#### [SOURCE EXTRACT]
Artemiy Volkov June 3, 2026, 11:54 a.m. UTC
  As we don't have RTL support for duplicating values into partial AdvSIMD
vector modes, any expression like (vec_duplicate:V4QI (reg:QI)) is going
to be malformed.  The ICE reported in PR125538 occurred because in
r17-897-g4ddae2a94a032d we started generating such expressions when doing
a splat of the most common element at aarch64.cc:25876.

To address the problem, this patch introduces the
aarch64_gen_vec_duplicate () wrapper, which handles the case of a
sub-64-bit destination mode by duplicating the source value into 64 bits
and wrapping that into a SUBREG expression.  The alternative here would be
to add some more vec_duplicate RTL patterns, but that would lead to some
code churn in aarch64-simd.md and break a long-standing invariant for no
obvious benefit.

I've added the reduced testcase from the PR, as well as appended some
similar tests to vec_init_5.c and vec-init-23.c.

Regtested and bootstrapped on aarch64-linux-gnu.

	PR target/125538

gcc/ChangeLog:

	* config/aarch64/aarch64-protos.h (aarch64_gen_vec_duplicate):
	Declare new function.
	* config/aarch64/aarch64.cc (aarch64_gen_vec_duplicate): Define
	it.
	(aarch64_expand_vector_init_fallback): Use
	aarch64_gen_vec_duplicate () instead of gen_vec_duplicate ().

gcc/testsuite/ChangeLog:

	* gcc.target/aarch64/sve/vec_init_5.c: Add new 8/16-bit testcases.
	* gcc.target/aarch64/vec-init-23.c: Likewise.
	* gcc.target/aarch64/pr125538.c: New test.
---
 gcc/config/aarch64/aarch64-protos.h           |  1 +
 gcc/config/aarch64/aarch64.cc                 | 36 ++++++++--
 gcc/testsuite/gcc.target/aarch64/pr125538.c   | 20 ++++++
 .../gcc.target/aarch64/sve/vec_init_5.c       | 69 ++++++++++++++++++
 .../gcc.target/aarch64/vec-init-23.c          | 71 ++++++++++++++++++-
 5 files changed, 191 insertions(+), 6 deletions(-)

#### [REQUIRED WORK]
a – According to the patch note, why does the fix add a wrapper function instead of more vec_duplicate RTL patterns?
b – From the patch note, return everything from "(aarch64_expand_vector_init_fallback): Use" down to "new 8/16-bit testcases.".

Stored data entries
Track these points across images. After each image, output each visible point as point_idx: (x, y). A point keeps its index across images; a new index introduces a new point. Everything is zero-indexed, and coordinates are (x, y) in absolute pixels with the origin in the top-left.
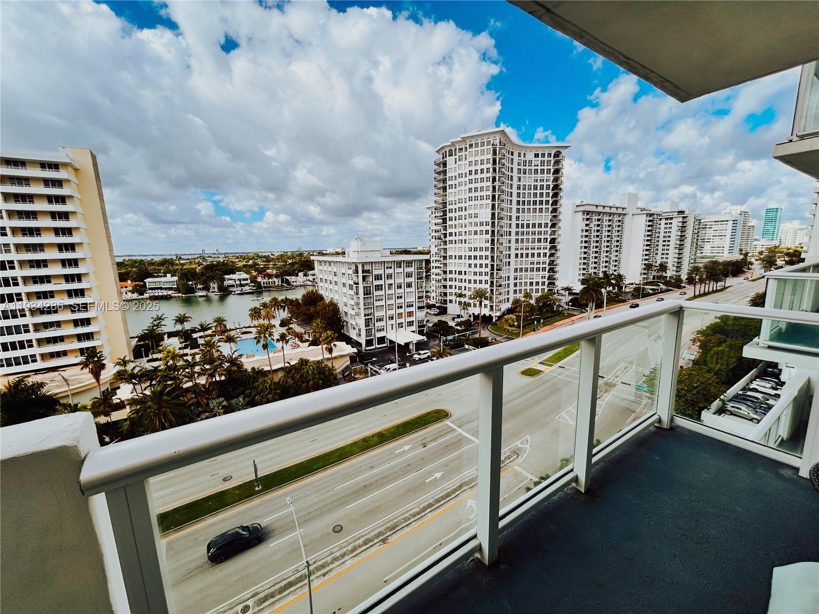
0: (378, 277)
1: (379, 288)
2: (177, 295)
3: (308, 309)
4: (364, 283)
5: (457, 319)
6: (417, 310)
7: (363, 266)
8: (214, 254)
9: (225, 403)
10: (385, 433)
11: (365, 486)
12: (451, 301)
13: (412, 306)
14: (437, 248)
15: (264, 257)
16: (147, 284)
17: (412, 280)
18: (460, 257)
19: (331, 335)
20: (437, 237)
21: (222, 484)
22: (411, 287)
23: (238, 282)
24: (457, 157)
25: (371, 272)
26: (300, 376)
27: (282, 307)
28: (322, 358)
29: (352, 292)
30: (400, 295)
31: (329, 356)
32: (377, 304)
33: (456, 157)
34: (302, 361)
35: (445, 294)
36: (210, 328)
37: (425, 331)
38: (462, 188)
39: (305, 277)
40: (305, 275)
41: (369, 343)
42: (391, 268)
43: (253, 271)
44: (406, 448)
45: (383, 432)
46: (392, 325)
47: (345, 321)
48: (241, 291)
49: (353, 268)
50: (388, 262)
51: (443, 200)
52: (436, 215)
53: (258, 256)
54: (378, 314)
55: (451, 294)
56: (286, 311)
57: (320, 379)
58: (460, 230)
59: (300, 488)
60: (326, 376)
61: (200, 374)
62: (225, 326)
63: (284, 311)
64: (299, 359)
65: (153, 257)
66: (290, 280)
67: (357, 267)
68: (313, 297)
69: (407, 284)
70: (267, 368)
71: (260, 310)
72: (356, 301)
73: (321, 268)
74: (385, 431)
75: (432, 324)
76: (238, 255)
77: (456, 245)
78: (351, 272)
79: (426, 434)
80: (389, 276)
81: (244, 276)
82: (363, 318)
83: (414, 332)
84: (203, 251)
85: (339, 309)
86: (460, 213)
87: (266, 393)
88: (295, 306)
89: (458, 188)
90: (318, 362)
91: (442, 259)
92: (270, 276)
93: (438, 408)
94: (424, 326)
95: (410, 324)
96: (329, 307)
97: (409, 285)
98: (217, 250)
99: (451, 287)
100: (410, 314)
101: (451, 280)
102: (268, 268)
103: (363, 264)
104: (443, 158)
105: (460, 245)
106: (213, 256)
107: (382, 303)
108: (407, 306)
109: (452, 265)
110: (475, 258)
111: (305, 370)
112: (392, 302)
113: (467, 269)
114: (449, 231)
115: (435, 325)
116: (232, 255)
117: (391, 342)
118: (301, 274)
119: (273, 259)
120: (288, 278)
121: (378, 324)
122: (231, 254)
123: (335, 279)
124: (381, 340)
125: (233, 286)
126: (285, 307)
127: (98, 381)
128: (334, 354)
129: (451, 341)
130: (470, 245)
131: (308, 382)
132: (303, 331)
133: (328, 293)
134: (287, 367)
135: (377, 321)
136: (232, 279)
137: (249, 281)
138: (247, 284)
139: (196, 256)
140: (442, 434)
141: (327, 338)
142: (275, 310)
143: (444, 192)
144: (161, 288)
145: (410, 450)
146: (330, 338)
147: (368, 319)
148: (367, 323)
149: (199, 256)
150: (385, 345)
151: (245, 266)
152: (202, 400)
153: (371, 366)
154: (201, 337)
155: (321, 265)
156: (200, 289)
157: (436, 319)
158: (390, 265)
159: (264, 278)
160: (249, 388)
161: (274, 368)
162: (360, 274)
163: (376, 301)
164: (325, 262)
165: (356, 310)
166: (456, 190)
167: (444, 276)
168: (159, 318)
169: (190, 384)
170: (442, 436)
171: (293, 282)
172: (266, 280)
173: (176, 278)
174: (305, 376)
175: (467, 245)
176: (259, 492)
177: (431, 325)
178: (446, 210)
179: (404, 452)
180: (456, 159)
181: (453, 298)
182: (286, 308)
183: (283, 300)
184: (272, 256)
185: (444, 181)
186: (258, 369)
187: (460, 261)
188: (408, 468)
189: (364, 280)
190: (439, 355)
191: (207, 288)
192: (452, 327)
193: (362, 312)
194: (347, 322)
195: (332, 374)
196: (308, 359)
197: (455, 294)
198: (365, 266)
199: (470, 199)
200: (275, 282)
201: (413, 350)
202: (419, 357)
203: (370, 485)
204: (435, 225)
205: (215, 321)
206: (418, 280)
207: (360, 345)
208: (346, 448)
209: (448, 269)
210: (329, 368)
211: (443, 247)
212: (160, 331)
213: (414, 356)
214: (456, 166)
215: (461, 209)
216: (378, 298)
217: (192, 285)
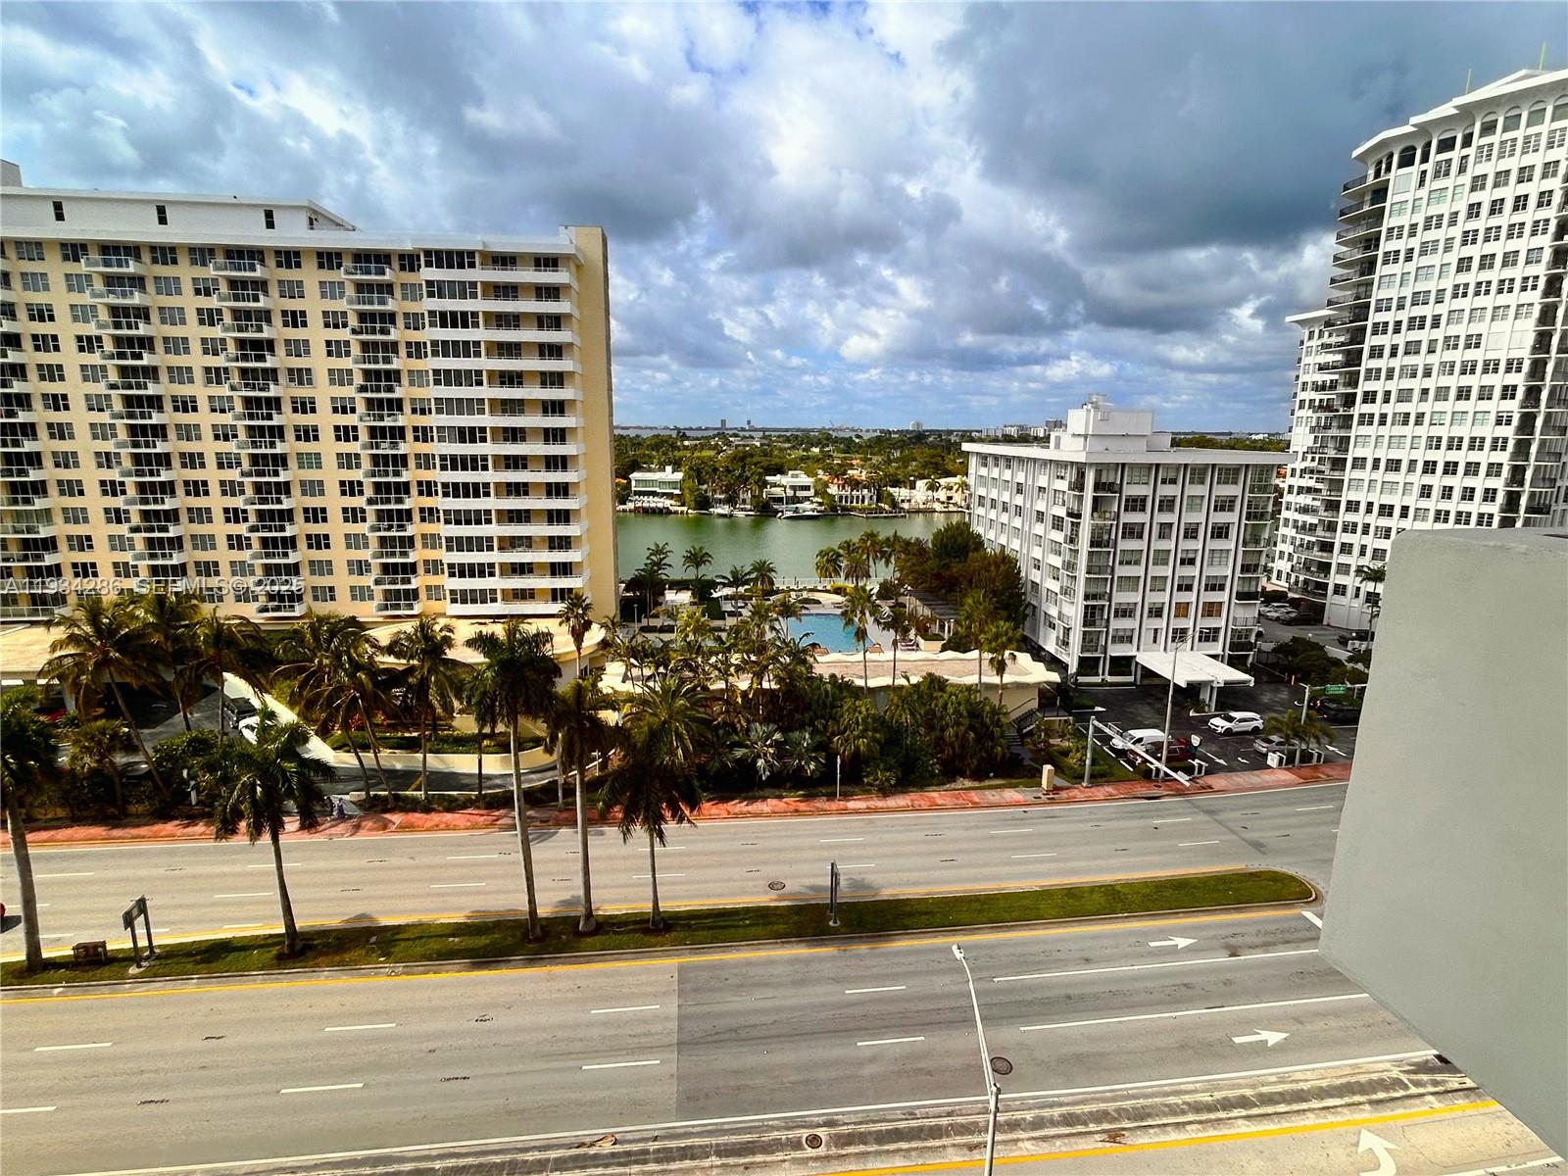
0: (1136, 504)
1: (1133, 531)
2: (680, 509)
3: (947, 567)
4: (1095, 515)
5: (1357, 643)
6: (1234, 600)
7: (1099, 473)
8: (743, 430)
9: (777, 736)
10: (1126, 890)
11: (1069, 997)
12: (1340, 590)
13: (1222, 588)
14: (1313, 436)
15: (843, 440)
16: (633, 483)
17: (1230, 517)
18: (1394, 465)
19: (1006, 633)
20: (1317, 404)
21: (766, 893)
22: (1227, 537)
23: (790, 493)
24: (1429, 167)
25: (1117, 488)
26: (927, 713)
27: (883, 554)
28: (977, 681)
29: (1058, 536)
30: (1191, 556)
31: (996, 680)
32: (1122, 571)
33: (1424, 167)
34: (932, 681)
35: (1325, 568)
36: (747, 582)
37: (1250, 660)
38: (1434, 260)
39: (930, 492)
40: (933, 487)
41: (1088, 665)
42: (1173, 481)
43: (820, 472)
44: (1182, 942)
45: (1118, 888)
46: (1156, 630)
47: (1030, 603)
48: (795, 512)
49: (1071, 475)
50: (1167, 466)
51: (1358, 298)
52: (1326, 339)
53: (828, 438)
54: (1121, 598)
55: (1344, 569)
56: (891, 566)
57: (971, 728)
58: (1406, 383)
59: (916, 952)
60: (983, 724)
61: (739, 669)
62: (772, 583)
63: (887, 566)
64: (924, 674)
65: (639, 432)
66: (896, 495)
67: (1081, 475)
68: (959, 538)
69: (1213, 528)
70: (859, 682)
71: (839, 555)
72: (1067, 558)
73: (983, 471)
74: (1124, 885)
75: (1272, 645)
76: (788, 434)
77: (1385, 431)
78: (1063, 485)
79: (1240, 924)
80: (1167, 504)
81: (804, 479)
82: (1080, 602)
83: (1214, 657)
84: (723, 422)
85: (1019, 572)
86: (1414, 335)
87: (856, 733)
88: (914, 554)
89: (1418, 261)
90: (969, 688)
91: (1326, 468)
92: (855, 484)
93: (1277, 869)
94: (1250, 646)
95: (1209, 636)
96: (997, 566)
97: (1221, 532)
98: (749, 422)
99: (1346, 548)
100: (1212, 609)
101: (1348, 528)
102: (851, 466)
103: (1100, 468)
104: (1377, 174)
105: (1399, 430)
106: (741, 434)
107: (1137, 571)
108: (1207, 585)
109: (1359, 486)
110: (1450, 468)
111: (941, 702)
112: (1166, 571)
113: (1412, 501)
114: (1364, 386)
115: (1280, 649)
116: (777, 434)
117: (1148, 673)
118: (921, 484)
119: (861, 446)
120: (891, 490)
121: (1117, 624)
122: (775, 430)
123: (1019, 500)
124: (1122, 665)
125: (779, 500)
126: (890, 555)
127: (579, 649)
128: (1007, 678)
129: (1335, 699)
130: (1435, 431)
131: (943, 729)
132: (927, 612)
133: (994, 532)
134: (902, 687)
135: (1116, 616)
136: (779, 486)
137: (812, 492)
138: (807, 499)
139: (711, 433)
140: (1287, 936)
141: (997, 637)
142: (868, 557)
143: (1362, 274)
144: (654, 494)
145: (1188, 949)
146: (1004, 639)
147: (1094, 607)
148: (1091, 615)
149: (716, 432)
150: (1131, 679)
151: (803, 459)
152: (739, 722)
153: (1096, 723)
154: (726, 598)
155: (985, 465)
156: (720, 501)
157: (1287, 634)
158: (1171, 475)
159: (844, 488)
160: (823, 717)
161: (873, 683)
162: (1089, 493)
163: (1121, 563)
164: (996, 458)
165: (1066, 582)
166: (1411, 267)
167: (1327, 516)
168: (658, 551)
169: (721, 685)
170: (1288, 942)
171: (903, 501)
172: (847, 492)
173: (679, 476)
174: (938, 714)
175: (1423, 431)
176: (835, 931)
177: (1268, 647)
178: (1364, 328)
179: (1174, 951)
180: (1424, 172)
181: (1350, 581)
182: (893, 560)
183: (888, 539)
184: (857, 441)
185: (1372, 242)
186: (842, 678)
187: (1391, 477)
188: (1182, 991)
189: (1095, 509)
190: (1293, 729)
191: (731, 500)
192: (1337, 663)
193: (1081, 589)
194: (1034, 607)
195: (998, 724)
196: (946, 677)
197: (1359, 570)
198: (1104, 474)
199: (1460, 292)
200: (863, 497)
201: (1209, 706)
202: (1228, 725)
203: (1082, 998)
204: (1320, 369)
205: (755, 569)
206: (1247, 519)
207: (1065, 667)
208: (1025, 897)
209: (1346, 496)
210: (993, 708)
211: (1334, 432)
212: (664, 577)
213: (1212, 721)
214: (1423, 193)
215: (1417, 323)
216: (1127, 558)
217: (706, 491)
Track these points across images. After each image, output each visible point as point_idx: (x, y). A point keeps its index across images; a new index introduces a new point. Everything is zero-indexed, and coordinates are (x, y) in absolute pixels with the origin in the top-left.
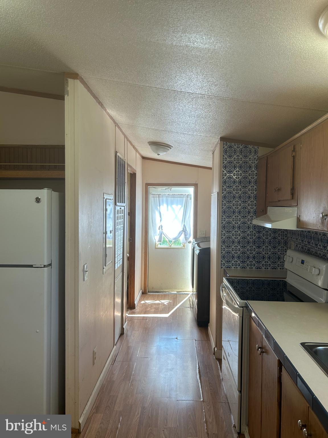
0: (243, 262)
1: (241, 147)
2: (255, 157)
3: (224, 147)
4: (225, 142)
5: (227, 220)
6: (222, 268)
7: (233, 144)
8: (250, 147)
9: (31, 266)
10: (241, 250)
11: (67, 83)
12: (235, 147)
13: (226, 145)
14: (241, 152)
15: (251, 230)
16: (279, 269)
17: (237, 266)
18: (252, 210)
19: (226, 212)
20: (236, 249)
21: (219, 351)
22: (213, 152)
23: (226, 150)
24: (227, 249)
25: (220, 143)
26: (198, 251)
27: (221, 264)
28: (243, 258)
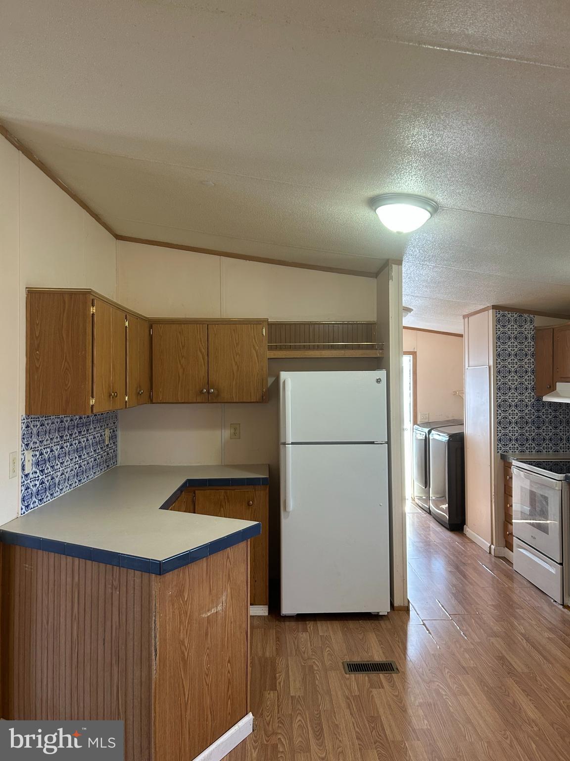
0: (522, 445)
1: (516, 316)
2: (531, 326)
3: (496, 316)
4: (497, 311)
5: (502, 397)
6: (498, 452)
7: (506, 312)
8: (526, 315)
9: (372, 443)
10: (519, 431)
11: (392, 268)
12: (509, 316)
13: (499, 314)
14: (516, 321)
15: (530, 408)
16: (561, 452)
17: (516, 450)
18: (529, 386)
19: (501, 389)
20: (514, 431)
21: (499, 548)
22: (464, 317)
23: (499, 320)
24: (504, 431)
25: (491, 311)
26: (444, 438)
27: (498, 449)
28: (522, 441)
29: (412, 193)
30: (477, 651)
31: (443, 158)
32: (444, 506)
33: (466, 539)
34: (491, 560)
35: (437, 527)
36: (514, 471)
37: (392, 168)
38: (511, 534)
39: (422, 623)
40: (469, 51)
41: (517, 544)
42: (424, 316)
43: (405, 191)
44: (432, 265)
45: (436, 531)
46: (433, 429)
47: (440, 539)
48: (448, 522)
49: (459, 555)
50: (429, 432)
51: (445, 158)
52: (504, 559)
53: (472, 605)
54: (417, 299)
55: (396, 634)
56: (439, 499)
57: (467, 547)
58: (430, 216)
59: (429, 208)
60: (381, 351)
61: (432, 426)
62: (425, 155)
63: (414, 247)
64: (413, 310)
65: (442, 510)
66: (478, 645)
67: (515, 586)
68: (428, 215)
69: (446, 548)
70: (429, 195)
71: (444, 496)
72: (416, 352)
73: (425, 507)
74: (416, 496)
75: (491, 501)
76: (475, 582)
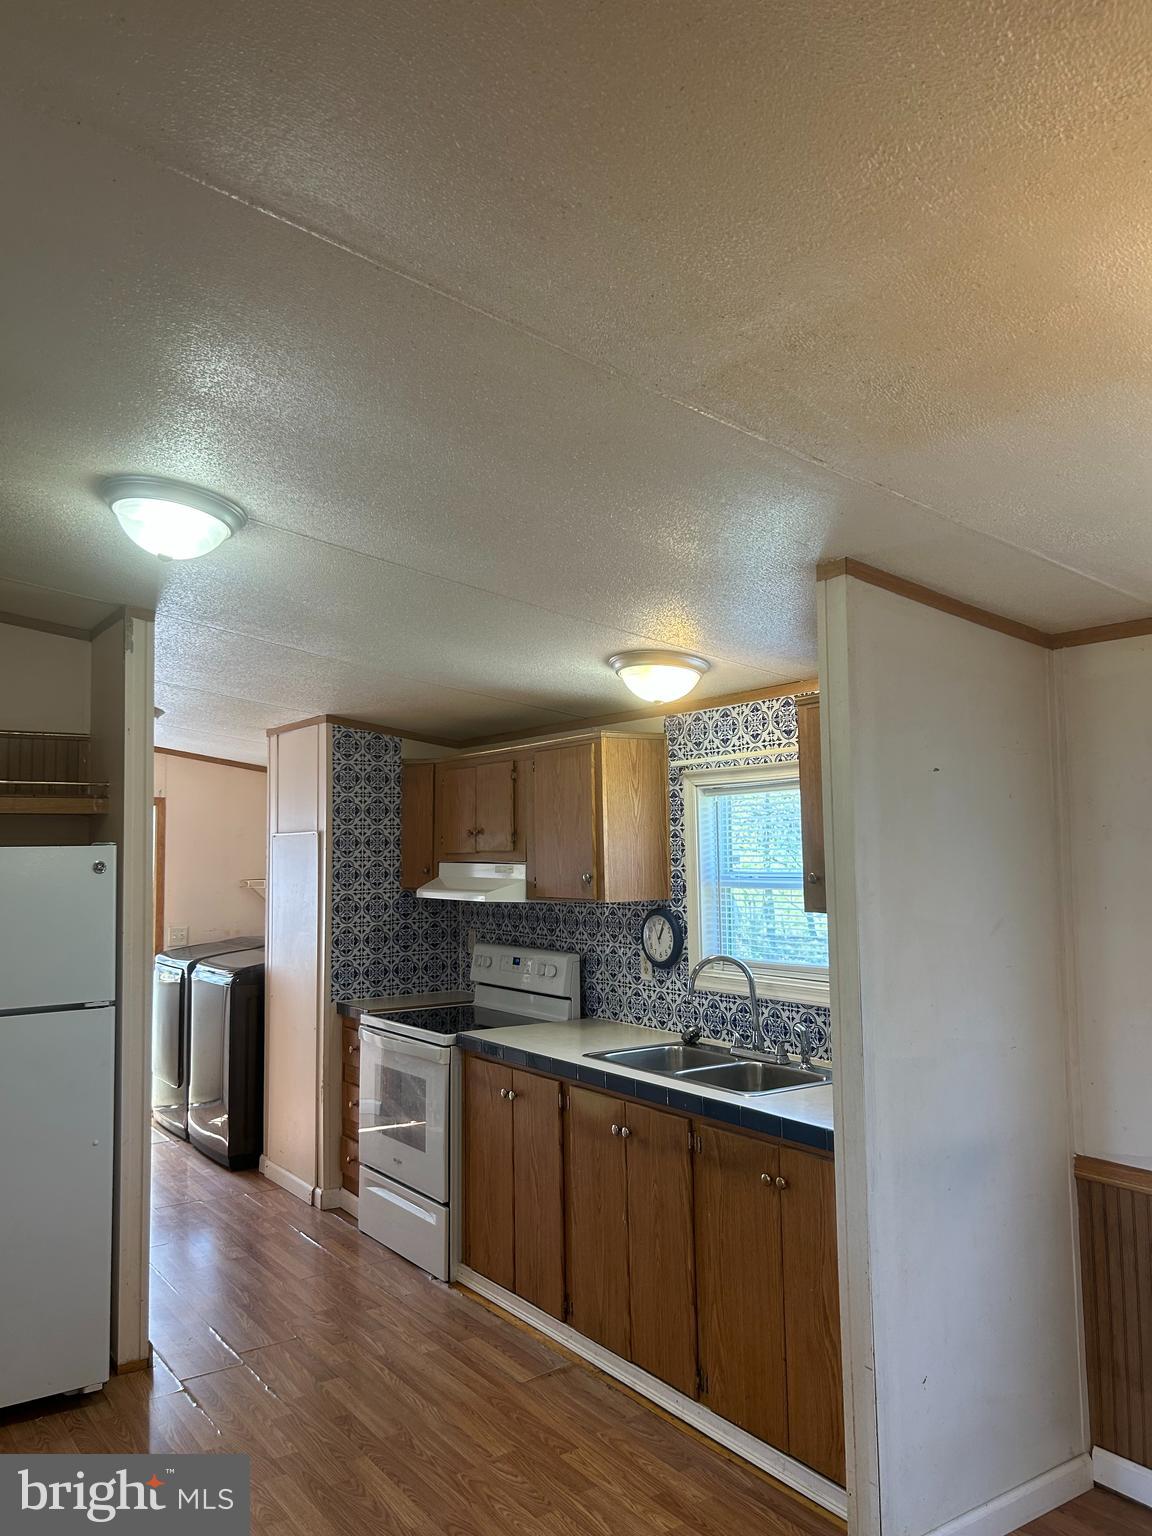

#### [EXPECTED OUTPUTS]
a – More vec_duplicate RTL patterns would cause code churn in aarch64-simd.md. They would also break a long-standing invariant for no obvious benefit.

b –
(aarch64_expand_vector_init_fallback): Use
	aarch64_gen_vec_duplicate () instead of gen_vec_duplicate ().

gcc/testsuite/ChangeLog:

	* gcc.target/aarch64/sve/vec_init_5.c: Add new 8/16-bit testcases.